● **Your assignment**: Among the lines below, restate word for word only those from the line with "index dip: (347, 305)" through the line with "pinky mcp: (36, 178)", with both end lines kept.

Saved entries
- Opening Delimiter -
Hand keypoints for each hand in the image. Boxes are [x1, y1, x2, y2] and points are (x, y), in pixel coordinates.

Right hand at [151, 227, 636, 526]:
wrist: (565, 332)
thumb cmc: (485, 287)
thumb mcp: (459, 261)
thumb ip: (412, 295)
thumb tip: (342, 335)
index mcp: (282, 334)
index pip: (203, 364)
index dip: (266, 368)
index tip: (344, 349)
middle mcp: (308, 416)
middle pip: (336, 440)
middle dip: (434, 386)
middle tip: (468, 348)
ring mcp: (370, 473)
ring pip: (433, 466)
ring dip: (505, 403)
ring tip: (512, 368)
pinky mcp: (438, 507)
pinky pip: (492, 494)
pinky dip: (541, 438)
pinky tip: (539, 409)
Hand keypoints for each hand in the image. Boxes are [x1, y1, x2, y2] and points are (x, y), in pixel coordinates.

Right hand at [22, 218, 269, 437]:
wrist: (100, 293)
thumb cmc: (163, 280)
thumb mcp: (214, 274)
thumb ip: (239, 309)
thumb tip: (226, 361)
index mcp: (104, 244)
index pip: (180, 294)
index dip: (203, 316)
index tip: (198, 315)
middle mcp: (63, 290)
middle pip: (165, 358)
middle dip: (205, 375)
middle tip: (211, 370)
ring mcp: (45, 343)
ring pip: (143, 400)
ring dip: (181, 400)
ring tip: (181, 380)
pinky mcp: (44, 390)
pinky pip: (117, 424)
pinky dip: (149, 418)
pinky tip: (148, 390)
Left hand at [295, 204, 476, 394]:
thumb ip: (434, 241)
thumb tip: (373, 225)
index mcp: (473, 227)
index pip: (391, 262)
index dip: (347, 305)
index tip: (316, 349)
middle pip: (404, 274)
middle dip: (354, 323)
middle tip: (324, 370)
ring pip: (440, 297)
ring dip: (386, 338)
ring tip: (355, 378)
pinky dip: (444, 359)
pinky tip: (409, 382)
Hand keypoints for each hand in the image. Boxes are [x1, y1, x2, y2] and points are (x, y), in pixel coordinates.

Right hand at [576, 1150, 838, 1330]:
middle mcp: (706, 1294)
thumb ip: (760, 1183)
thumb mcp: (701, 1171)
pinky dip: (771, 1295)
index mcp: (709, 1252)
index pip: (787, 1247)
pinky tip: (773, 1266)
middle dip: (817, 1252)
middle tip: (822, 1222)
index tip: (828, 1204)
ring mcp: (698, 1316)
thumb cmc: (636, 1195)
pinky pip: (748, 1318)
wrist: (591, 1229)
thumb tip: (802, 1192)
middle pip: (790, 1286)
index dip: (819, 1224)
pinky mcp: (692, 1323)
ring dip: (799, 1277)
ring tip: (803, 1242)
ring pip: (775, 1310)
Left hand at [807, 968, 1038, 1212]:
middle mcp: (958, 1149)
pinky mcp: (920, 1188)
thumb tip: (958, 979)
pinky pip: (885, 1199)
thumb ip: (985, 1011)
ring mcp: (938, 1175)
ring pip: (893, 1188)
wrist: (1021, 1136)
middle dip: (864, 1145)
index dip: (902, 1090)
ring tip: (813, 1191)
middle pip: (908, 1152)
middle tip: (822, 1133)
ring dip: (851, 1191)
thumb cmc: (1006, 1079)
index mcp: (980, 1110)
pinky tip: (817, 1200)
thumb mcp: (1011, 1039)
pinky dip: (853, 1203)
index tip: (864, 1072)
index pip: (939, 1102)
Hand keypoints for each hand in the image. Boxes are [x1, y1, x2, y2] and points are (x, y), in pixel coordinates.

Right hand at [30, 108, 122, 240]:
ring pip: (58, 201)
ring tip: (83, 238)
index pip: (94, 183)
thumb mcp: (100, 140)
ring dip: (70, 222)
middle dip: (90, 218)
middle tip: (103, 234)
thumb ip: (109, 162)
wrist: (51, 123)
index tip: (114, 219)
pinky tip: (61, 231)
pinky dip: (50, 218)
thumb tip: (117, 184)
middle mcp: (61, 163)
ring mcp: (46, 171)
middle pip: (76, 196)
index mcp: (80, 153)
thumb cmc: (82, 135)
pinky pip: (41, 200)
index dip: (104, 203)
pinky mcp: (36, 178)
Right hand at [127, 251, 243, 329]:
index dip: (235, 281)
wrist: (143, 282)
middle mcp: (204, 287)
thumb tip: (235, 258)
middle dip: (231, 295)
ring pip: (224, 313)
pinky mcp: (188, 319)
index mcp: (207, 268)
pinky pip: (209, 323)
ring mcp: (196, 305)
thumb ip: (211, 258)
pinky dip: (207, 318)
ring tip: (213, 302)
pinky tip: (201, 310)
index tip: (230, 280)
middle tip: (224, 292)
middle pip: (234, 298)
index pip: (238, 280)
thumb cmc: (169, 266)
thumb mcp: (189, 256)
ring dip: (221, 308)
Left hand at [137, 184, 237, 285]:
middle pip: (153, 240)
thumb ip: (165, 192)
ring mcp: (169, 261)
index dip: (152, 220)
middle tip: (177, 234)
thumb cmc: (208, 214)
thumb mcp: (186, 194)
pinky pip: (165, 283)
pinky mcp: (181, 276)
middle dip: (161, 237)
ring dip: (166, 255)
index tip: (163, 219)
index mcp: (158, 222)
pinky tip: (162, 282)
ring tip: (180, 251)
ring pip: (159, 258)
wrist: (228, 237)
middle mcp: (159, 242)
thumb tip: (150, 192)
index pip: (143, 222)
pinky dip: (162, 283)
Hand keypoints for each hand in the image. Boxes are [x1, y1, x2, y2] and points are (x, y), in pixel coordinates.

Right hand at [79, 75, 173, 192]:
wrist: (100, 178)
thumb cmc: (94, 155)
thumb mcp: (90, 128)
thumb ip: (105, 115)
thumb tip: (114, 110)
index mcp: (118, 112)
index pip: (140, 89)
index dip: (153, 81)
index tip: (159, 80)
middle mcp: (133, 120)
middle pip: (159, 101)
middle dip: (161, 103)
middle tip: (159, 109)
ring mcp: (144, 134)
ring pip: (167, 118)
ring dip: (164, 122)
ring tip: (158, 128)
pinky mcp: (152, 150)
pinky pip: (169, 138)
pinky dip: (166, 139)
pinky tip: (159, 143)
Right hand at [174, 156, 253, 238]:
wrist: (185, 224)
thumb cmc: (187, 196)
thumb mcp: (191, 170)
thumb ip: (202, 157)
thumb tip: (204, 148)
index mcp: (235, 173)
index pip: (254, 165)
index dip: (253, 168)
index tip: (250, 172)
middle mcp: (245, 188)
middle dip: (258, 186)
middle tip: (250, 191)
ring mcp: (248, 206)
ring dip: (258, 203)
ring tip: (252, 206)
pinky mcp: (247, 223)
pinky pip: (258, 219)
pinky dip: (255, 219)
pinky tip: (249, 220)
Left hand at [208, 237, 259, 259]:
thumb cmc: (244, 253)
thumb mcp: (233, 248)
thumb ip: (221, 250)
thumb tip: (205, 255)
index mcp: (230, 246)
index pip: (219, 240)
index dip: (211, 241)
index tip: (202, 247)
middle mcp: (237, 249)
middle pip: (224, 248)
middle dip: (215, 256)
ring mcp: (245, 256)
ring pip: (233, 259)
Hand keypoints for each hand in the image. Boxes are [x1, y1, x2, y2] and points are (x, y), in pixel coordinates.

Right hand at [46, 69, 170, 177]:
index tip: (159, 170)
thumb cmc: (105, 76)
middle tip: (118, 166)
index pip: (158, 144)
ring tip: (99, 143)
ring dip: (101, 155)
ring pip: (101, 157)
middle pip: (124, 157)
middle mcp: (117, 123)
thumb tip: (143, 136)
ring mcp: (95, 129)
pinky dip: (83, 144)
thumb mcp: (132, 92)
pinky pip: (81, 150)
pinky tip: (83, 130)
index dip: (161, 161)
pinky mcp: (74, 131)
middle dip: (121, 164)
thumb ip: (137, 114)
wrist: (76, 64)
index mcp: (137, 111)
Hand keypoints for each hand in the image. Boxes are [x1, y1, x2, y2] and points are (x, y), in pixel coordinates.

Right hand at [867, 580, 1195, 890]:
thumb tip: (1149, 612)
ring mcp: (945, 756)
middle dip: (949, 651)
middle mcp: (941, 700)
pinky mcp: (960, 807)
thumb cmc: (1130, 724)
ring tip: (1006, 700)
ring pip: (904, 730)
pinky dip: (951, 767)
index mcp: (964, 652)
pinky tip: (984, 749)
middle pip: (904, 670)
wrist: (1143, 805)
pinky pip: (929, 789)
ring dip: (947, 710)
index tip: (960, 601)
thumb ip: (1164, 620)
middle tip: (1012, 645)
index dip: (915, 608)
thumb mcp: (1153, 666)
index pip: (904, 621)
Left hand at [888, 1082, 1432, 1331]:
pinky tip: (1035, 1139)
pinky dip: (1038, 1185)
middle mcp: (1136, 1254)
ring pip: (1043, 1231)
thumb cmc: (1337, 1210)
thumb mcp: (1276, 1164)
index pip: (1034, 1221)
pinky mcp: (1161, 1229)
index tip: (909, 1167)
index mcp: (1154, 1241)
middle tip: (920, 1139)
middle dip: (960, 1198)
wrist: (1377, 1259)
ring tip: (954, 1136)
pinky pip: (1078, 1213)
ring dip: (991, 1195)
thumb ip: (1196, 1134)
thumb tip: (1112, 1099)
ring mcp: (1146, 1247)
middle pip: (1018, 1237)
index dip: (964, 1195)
- Closing Delimiter -
● **Worked solution**:
index dip: (347, 305)
index tip: (316, 349)
middle pip: (404, 274)
middle dip: (354, 323)
middle tip: (324, 370)
ring pip: (440, 297)
ring dip: (386, 338)
ring tip: (355, 378)
pinky dip: (444, 359)
pinky tip: (409, 382)
Hand keypoints for each hand in the image. Boxes are [x1, y1, x2, y2] and points are (x, y), in pixel coordinates.

Right hand at [576, 1150, 838, 1330]:
middle mcp: (706, 1294)
thumb ip: (760, 1183)
thumb mcp: (701, 1171)
pinky dip: (771, 1295)
index mcp: (709, 1252)
index pip: (787, 1247)
pinky tip: (773, 1266)
middle dip: (817, 1252)
middle tip: (822, 1222)
index tip: (828, 1204)
ring mcp: (698, 1316)
thumb cmc: (636, 1195)
pinky pip: (748, 1318)
wrist: (591, 1229)
thumb tip: (802, 1192)
middle pip: (790, 1286)
index dip: (819, 1224)
pinky mcp: (692, 1323)
ring dip: (799, 1277)
ring tip: (803, 1242)
ring pip: (775, 1310)
Left hand at [807, 968, 1038, 1212]:
middle mcp: (958, 1149)
pinky mcp: (920, 1188)
thumb tip: (958, 979)
pinky pip: (885, 1199)
thumb ip: (985, 1011)
ring mcp: (938, 1175)
ring pip: (893, 1188)
wrist: (1021, 1136)
middle dip: (864, 1145)
index dip: (902, 1090)
ring tip: (813, 1191)
middle pip: (908, 1152)
middle tip: (822, 1133)
ring dip: (851, 1191)
thumb cmc: (1006, 1079)
index mcp: (980, 1110)
pinky tip: (817, 1200)
thumb mcp: (1011, 1039)
pinky dip: (853, 1203)
index tip: (864, 1072)
index pip: (939, 1102)
Hand keypoints for each hand in the image. Boxes are [x1, y1, x2, y2] and points are (x, y), in pixel coordinates.

Right hand at [30, 108, 122, 240]:
ring pip: (58, 201)
ring tip: (83, 238)
index pip: (94, 183)
thumb mcp: (100, 140)
ring dip: (70, 222)
middle dip: (90, 218)
middle tip: (103, 234)
thumb ip: (109, 162)
wrist: (51, 123)
index tip: (114, 219)
pinky tip: (61, 231)
pinky dip: (50, 218)
thumb tip: (117, 184)
middle mcp: (61, 163)
ring mcp: (46, 171)
middle pip: (76, 196)
index mcp: (80, 153)
thumb cmc: (82, 135)
pinky pip: (41, 200)
index dip: (104, 203)
pinky mcp: (36, 178)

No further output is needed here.